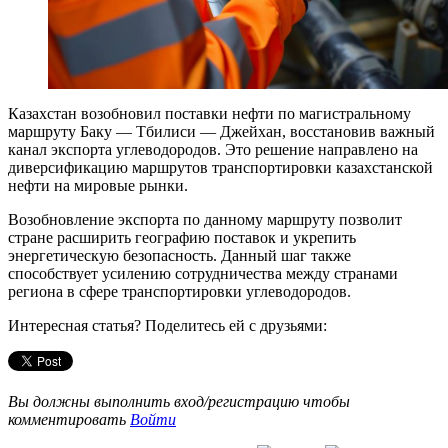
Казахстан возобновил поставки нефти по магистральному
маршруту Баку — Тбилиси — Джейхан, восстановив важный
канал экспорта углеводородов. Это решение направлено на
диверсификацию маршрутов транспортировки казахстанской
нефти на мировые рынки.
Возобновление экспорта по данному маршруту позволит
стране расширить географию поставок и укрепить
энергетическую безопасность. Данный шаг также
способствует усилению сотрудничества между странами
региона в сфере транспортировки углеводородов.
Интересная статья? Поделитесь ей с друзьями:
Вы должны выполнить вход/регистрацию чтобы
комментировать
Войти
____
Could you pull out the text read from the records above, word for word and line by line, leaving the pictures out of your answer?

Казахстан возобновил поставки нефти по магистральному
маршруту Баку — Тбилиси — Джейхан, восстановив важный
канал экспорта углеводородов. Это решение направлено на
диверсификацию маршрутов транспортировки казахстанской
нефти на мировые рынки.
Возобновление экспорта по данному маршруту позволит
стране расширить географию поставок и укрепить
энергетическую безопасность. Данный шаг также
способствует усилению сотрудничества между странами
региона в сфере транспортировки углеводородов.
Интересная статья? Поделитесь ей с друзьями:
Вы должны выполнить вход/регистрацию чтобы
комментировать
Войти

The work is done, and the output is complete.